*** Opening GIVEN TEXT ***

New Survey Reveals the Way People Really Want to Be Proposed To
Have you ever watched a mega-elaborate viral proposal video and thought to yourself, "Wait, THIS is what a proposal is supposed to look like? That's just absurd."
If you answered "yes" just now, you're not alone. Despite the big trend for public, over-the-top proposals, the best choice may just be a private one.
A new study by ScienceOfRelationships.com interviewed nearly 400 participants about their proposal preferences and found that 69% said they'd prefer to keep it private. Seventeen percent of respondents said they would want "semi-private" proposals (just close friends and family around), while only 15% said they prefer a public event.
Moreover, 9% reported that they were disappointed by their actual proposal because their partner went big and public, when they actually would have preferred something more low-key.
"One sense that I've been getting is that some people think that big/public/elaborate displays are ideal and very romantic," Lisa Hoplock, the researcher behind the study, told Mic.
Why? "The popularity of big proposals on Youtube perpetuates it."
The viral trend: Last month, it was the in-love-since-fifth-grade couple traipsing around Philadelphia on a daylong music video shoot culminating in a romantic dinner. Two years ago, it was a couple whose daytime trip to Home Depot spontaneously morphed into an intricate Betty Who dance routine in the middle of the wood aisle.
Public proposals have practically become their own YouTube genre, and it's no surprise. The public engagement is the loud, seductive fulfillment of that classic rom-com feature: the grand romantic gesture.
Take those grandiose aspirations, combine the ability of YouTube to make anything into a mini-movie along with the distribution power of Facebook, and proposals have effectively become "pornified." As blogger Dennis Hong put it in 2013, "Do you know what happens when you take a proposal and make it public? You get engagement porn — stuff that people who aren't happy with their own relationships drool over, and stuff that people in fulfilling relationships smirk at."
Yes, these adorable videos work magic on our emotions and tear ducts, melting even the iciest of hearts. But does a proposal really need to involve a marching band, a flash mob and an entire year's worth of secret messages to be special? No — and it's probably better that way.
The beauty of privacy: As the ScienceOfRelationships.com data shows, there's actually value in the private proposal — or at least a strong preference for it.

*** Closing GIVEN TEXT ***

WORK INSTRUCTIONS.
1: In the proposal survey article, what percentage of participants said they would prefer to keep their proposal private?
2: Translate this sentence from the proposal survey article into Spanish: "Public proposals have practically become their own YouTube genre, and it's no surprise."
3: Please write the next few paragraphs of the proposal survey article, picking up right after its final sentence.

*** Opening GIVEN ENTRIES ***

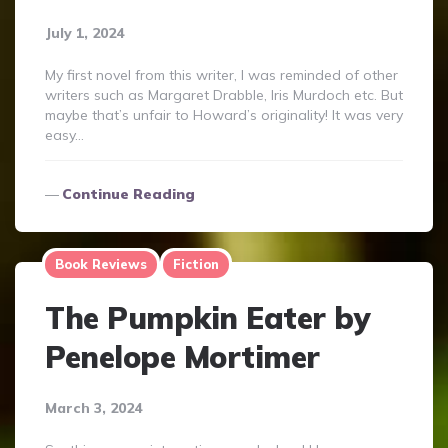
July 1, 2024
My first novel from this writer, I was reminded of other
writers such as Margaret Drabble, Iris Murdoch etc. But
maybe that’s unfair to Howard’s originality! It was very
easy…
Continue Reading
Book Reviews
Fiction
The Pumpkin Eater by
Penelope Mortimer
March 3, 2024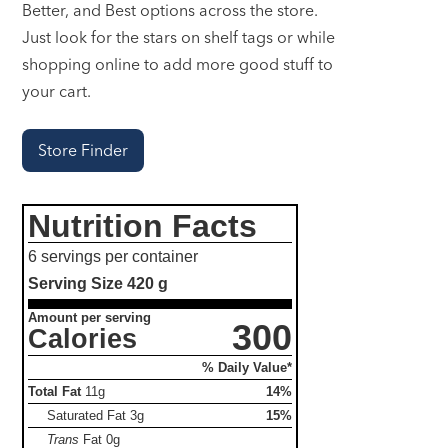
Better, and Best options across the store.
Just look for the stars on shelf tags or while
shopping online to add more good stuff to
your cart.
Store Finder
Nutrition Facts
6 servings per container
Serving Size
420 g
Amount per serving
300
Calories
% Daily Value*
Total Fat
11g
14%
Saturated Fat
3g
15%
Trans
Fat
0g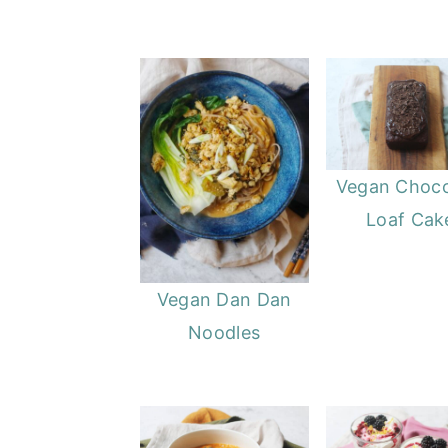
Vegan Choco
Loaf Cak
Vegan Dan Dan
Noodles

*** Closing GIVEN ENTRIES ***

SOLVED PROBLEMS.
1: 69%

2: Las propuestas de matrimonio públicas prácticamente se han convertido en su propio género de YouTube, y no es de extrañar.

3:
"I wanted to make it personal, not so much for anyone else," Jim*, a married 28-year-old, told Mic of his 2012 proposal to his girlfriend. "It was just the two of us, and we told our friends and family later that day."
Another married 20-something, Jennifer,* told Mic she was glad to have had the privacy during as well as after the moment.
"Because of the region we were traveling in, we barely had any cell phone or Internet service that day or the rest of the week," she said. "Instead of feeling like we had to call all our family and friends to fill them in and rehash the story, we had an excuse to just privately enjoy our new engagement together for several days before reintegrating with the rest of the world."
For others, a loud, elaborate pageant doesn't feel like the right fit. "My relationship isn't a public spectacle," Steven, 28, told Mic. "While flash mob proposals are sweet and endearing and entertaining to watch, it would inaccurately reflect my relationship."
Then there are the curmudgeonly onlookers. "Proposals should be for two people," Tauriq Moosa wrote for the Daily Beast last year. "Not two million."
Just talk about it: Of course, 15% of those surveyed did still claim they'd rather go big or go home. So as with virtually every other aspect of a relationship, it seems that making the right decision between public and private ultimately comes down to communication between partners.
"I think that it is important for proposers to talk to their partner in advance to determine whether their partner would prefer a public proposal or a private proposal," Hoplock told Mic. "They can talk about it in advance and still have it be a surprise."
* Some names have been changed to allow subjects to speak freely on private matters.